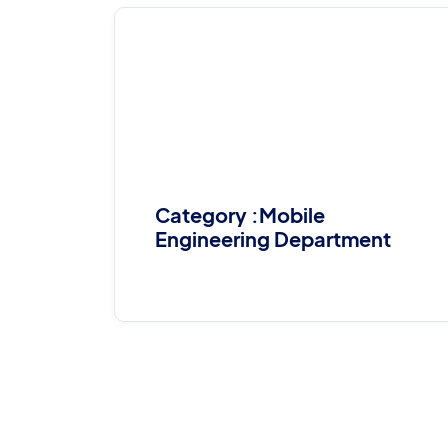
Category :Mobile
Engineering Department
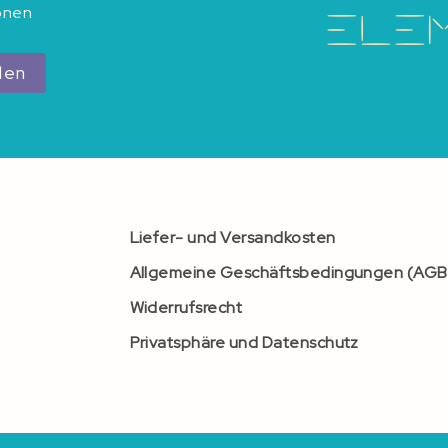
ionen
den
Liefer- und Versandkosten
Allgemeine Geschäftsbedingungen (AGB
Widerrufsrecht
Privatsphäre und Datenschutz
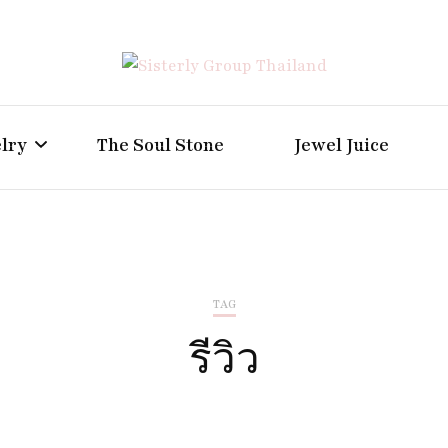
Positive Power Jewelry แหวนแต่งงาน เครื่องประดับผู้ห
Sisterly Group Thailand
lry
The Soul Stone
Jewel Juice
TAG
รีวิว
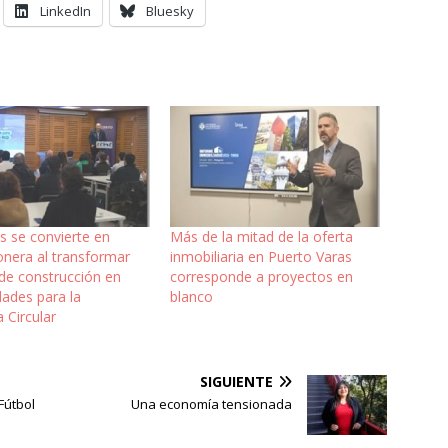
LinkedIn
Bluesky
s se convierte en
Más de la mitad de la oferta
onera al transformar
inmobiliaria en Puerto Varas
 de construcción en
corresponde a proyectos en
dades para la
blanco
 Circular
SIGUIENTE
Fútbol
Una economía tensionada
---
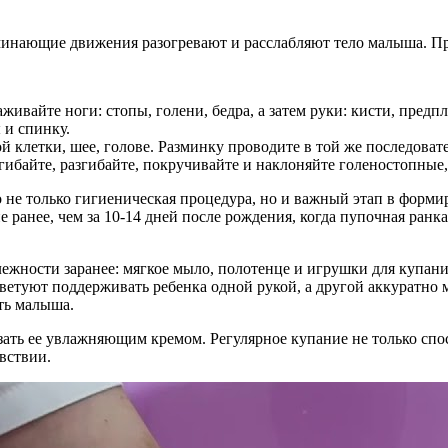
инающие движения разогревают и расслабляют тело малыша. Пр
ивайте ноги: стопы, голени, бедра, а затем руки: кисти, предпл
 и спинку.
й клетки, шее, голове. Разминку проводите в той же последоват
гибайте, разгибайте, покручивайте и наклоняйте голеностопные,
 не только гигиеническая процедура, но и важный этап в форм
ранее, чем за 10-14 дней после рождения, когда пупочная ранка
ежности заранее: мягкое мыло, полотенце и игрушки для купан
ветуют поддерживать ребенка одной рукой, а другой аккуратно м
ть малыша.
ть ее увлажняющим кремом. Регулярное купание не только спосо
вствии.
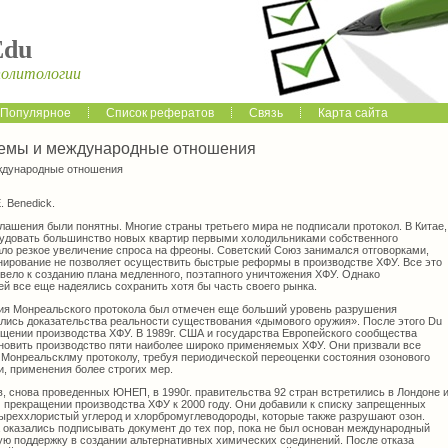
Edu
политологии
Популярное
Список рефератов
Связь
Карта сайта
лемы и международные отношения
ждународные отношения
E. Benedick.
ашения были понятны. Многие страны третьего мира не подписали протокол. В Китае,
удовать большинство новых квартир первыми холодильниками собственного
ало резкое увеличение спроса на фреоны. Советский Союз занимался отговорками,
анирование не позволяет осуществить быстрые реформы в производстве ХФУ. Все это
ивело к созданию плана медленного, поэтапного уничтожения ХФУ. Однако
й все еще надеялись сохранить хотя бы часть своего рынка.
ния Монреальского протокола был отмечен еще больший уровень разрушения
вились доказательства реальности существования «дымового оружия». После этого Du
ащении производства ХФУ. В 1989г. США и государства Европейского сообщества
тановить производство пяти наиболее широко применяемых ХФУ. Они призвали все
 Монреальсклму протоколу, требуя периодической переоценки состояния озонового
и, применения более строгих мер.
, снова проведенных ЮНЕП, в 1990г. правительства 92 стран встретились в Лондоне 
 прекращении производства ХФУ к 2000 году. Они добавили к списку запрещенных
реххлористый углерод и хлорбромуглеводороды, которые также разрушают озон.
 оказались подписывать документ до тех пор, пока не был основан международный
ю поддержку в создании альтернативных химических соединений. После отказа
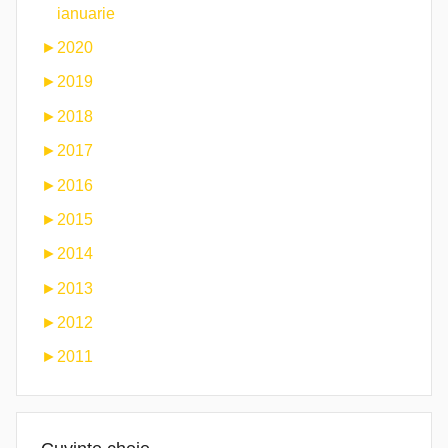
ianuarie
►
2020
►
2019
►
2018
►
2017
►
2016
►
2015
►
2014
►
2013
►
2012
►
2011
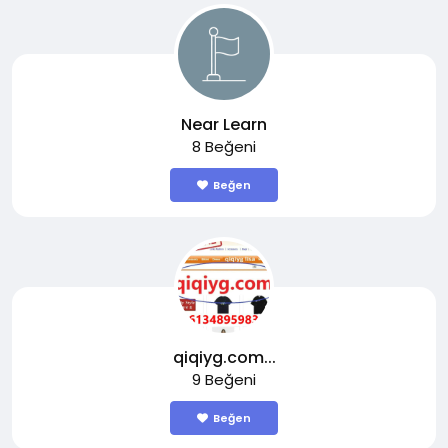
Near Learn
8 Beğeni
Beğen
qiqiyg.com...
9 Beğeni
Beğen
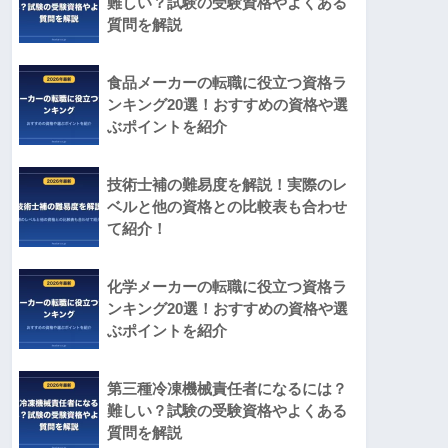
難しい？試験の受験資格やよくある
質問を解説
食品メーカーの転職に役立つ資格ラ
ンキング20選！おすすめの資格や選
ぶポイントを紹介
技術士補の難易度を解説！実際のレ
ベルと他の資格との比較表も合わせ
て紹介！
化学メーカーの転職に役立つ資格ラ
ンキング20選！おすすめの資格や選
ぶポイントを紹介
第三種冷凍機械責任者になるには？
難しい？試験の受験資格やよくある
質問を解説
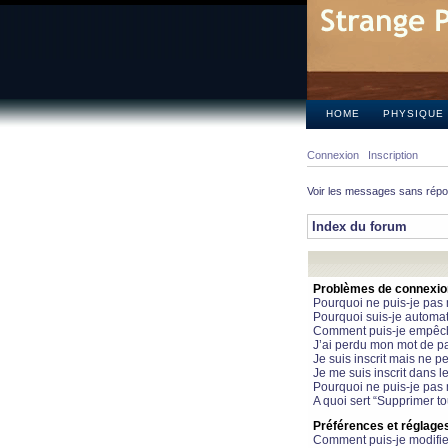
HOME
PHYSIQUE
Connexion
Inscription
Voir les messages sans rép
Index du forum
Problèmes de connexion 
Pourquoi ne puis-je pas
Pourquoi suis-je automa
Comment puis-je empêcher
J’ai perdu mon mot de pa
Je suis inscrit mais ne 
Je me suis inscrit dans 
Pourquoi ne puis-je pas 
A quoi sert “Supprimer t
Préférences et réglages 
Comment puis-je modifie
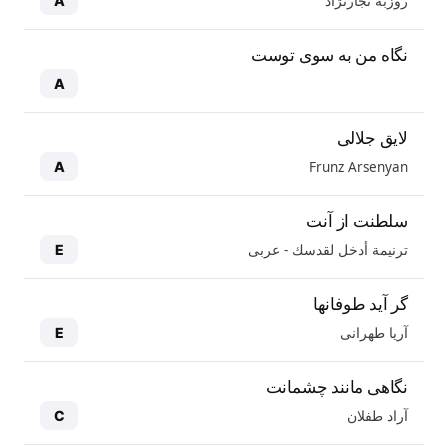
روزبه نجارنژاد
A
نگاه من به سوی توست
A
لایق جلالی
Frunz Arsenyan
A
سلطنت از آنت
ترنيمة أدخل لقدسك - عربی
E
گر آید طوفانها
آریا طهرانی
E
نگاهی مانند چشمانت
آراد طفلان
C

**WHAT IS BEING ASKED**
Identify each line in the entries above that contains the string "малыша" and copy those lines.

**COMPLETED TASK**
инающие движения разогревают и расслабляют тело малыша. Пр
ть малыша.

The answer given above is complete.